Items from a data source
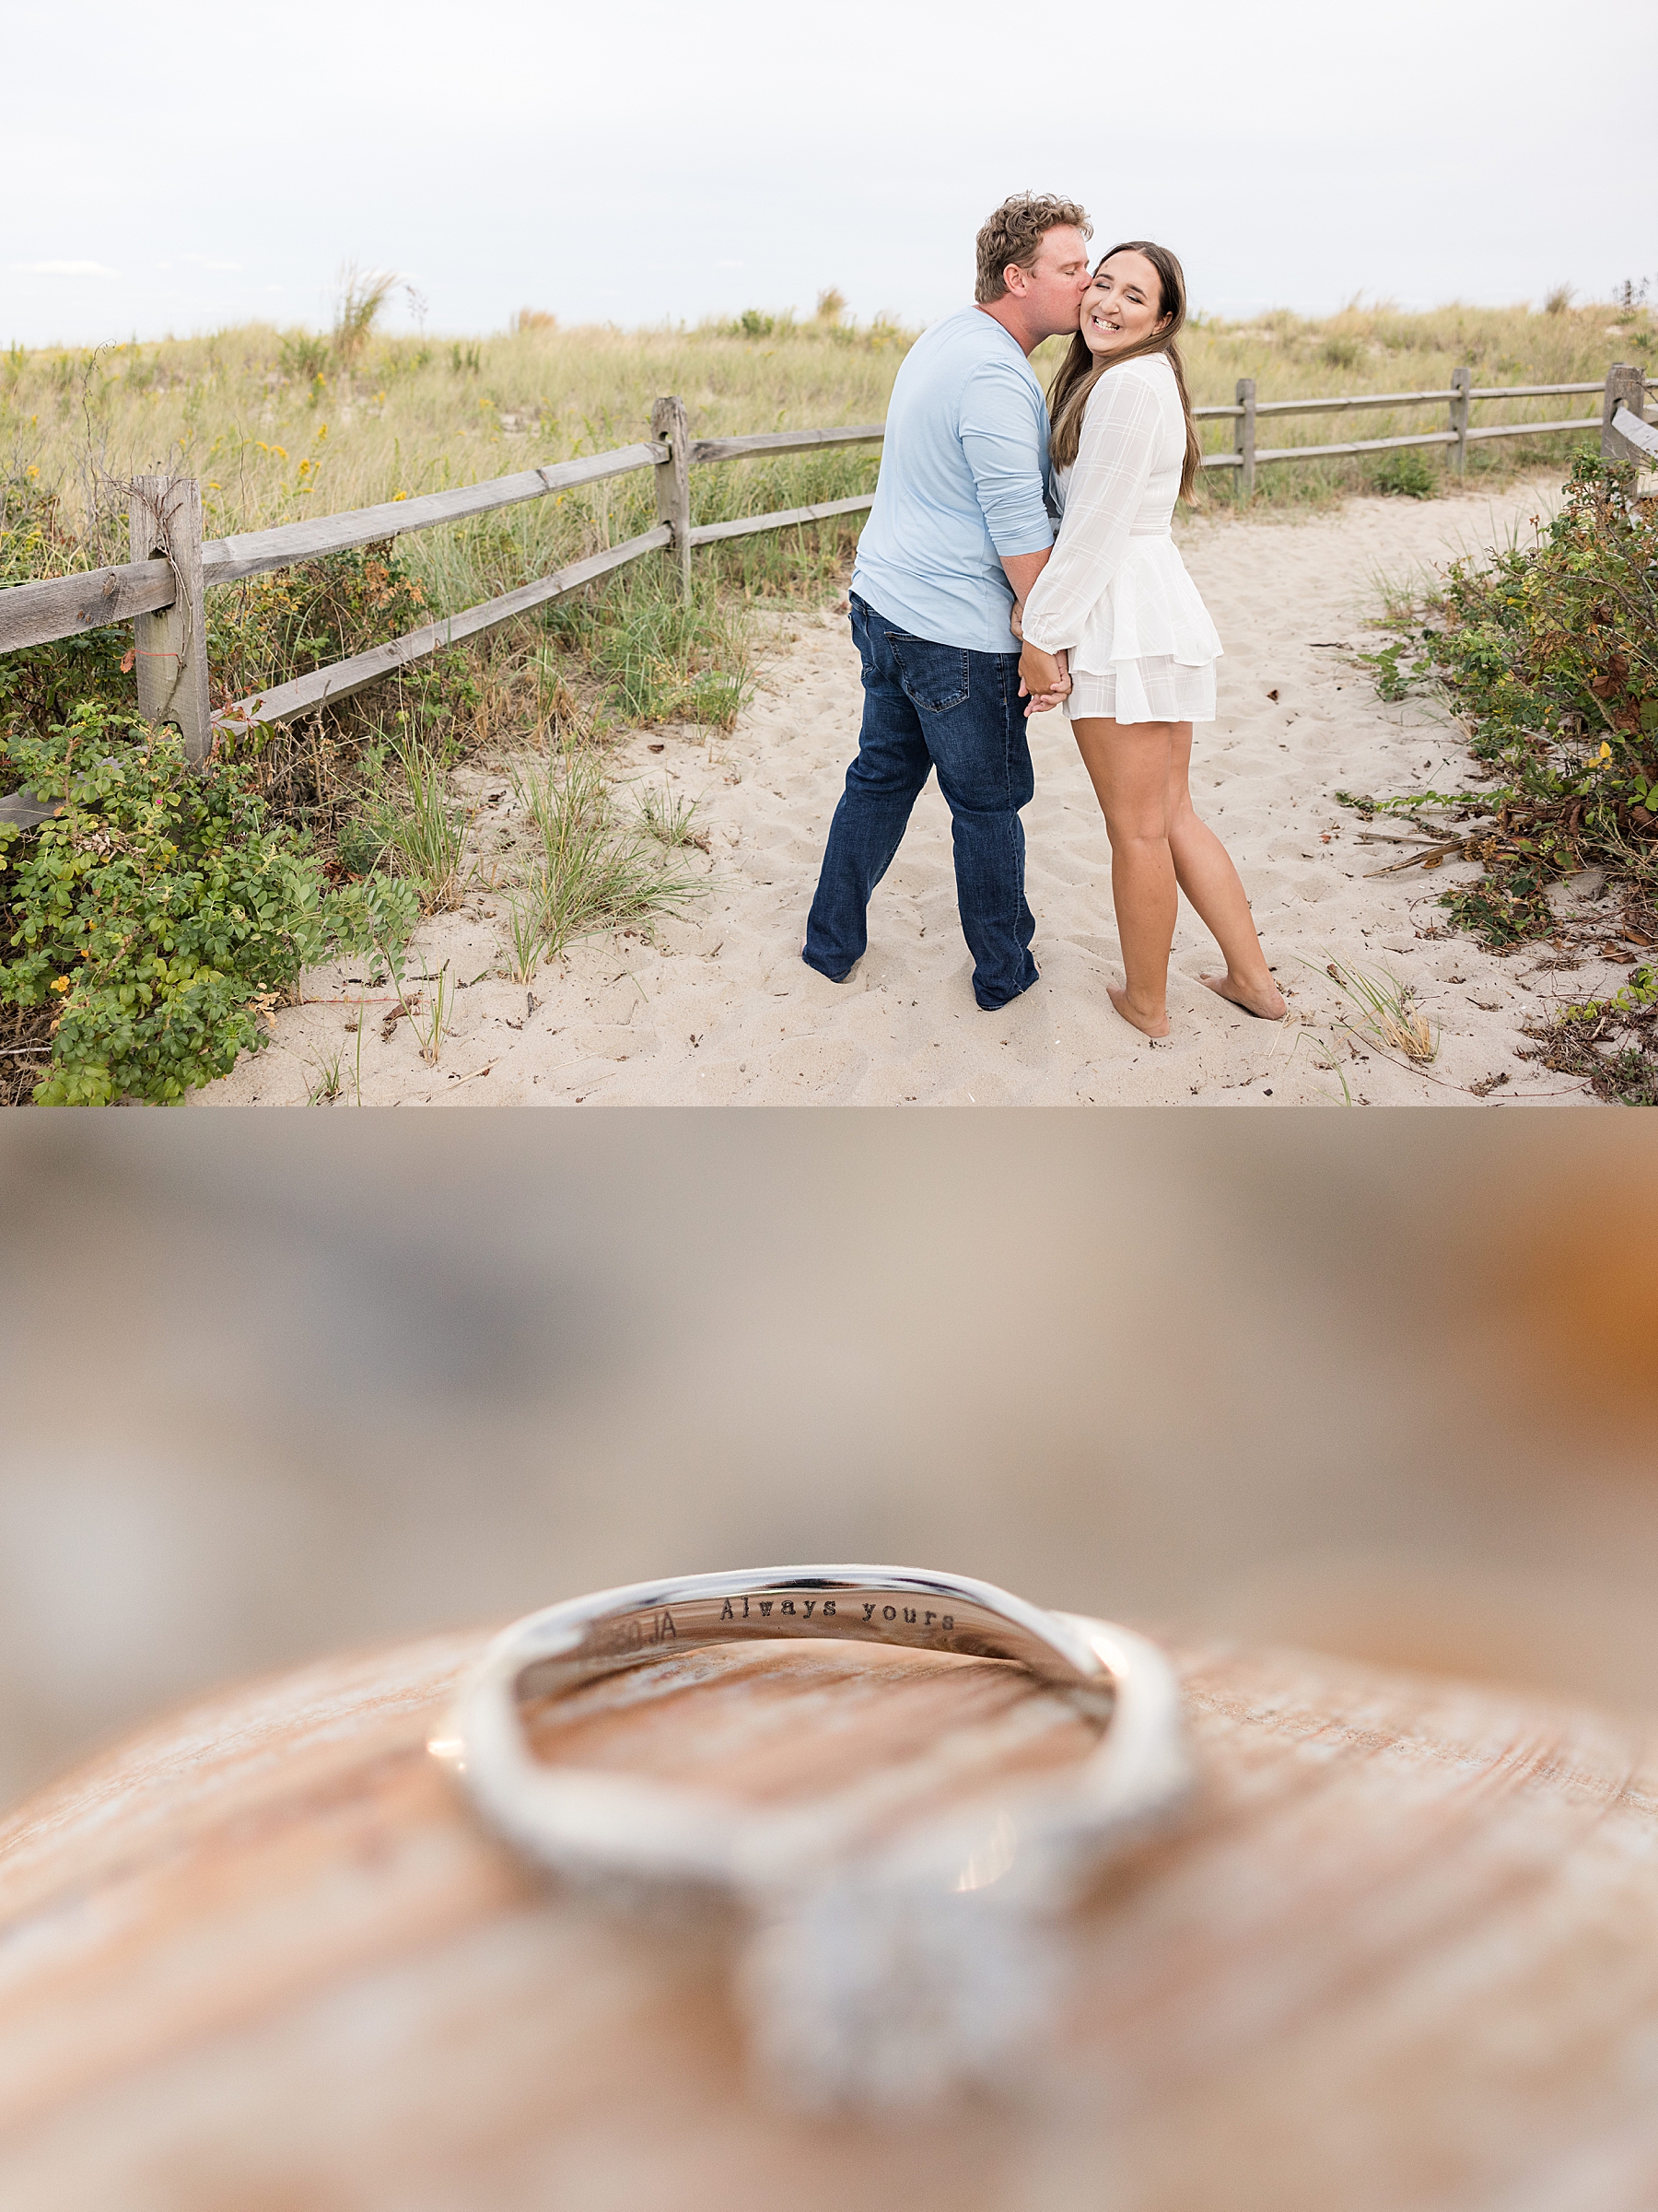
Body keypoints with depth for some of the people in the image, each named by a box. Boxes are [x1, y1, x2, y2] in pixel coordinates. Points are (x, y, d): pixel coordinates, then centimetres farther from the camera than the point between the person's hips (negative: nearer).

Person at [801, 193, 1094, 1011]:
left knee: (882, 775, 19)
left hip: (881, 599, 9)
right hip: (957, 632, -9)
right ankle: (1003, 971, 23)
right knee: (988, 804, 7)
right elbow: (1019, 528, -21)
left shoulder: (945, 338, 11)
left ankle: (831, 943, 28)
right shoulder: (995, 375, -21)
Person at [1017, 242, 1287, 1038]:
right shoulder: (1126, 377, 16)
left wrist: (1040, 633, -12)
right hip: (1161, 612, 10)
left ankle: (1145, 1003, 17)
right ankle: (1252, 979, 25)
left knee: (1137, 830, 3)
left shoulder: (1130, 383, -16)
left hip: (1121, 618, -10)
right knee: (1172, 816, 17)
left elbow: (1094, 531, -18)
* * *
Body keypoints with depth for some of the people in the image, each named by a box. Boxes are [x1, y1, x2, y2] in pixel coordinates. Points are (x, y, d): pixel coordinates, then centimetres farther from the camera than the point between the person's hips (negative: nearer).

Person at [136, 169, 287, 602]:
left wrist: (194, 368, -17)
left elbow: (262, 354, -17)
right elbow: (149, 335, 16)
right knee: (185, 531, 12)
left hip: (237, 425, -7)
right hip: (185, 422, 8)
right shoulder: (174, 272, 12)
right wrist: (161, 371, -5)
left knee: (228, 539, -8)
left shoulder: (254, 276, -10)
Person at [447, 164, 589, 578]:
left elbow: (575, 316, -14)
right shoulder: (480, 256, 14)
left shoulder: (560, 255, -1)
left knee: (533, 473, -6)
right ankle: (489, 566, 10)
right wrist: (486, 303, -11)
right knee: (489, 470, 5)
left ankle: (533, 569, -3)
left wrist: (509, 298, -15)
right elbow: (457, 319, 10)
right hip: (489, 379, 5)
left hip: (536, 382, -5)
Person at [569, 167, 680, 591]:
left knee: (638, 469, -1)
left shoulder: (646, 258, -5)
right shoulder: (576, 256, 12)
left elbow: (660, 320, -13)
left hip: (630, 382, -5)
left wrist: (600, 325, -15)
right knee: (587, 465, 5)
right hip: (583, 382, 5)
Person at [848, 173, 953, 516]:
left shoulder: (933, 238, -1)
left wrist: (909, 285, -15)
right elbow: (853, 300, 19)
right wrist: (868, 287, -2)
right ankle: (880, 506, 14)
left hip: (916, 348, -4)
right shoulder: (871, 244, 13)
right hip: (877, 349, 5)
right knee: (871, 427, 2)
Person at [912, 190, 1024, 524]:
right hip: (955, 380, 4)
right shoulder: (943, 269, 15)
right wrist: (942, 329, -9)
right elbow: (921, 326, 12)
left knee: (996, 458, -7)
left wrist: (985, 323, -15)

WORK REQUEST: Transcribe each line of the data above, unaltered, from the one where "right elbow: (457, 319, 10)" appears to the one where "left wrist: (985, 323, -15)" appears, inclusive of both.

RESULT OF THIS TASK:
right elbow: (457, 319, 10)
right hip: (489, 379, 5)
left hip: (536, 382, -5)
Person at [569, 167, 680, 591]:
left knee: (638, 469, -1)
left shoulder: (646, 258, -5)
right shoulder: (576, 256, 12)
left elbow: (660, 320, -13)
left hip: (630, 382, -5)
left wrist: (600, 325, -15)
right knee: (587, 465, 5)
right hip: (583, 382, 5)
Person at [848, 173, 953, 516]:
left shoulder: (933, 238, -1)
left wrist: (909, 285, -15)
right elbow: (853, 300, 19)
right wrist: (868, 287, -2)
right ankle: (880, 506, 14)
left hip: (916, 348, -4)
right shoulder: (871, 244, 13)
right hip: (877, 349, 5)
right knee: (871, 427, 2)
Person at [912, 190, 1024, 524]:
right hip: (955, 380, 4)
right shoulder: (943, 269, 15)
right wrist: (942, 329, -9)
right elbow: (921, 326, 12)
left knee: (996, 458, -7)
left wrist: (985, 323, -15)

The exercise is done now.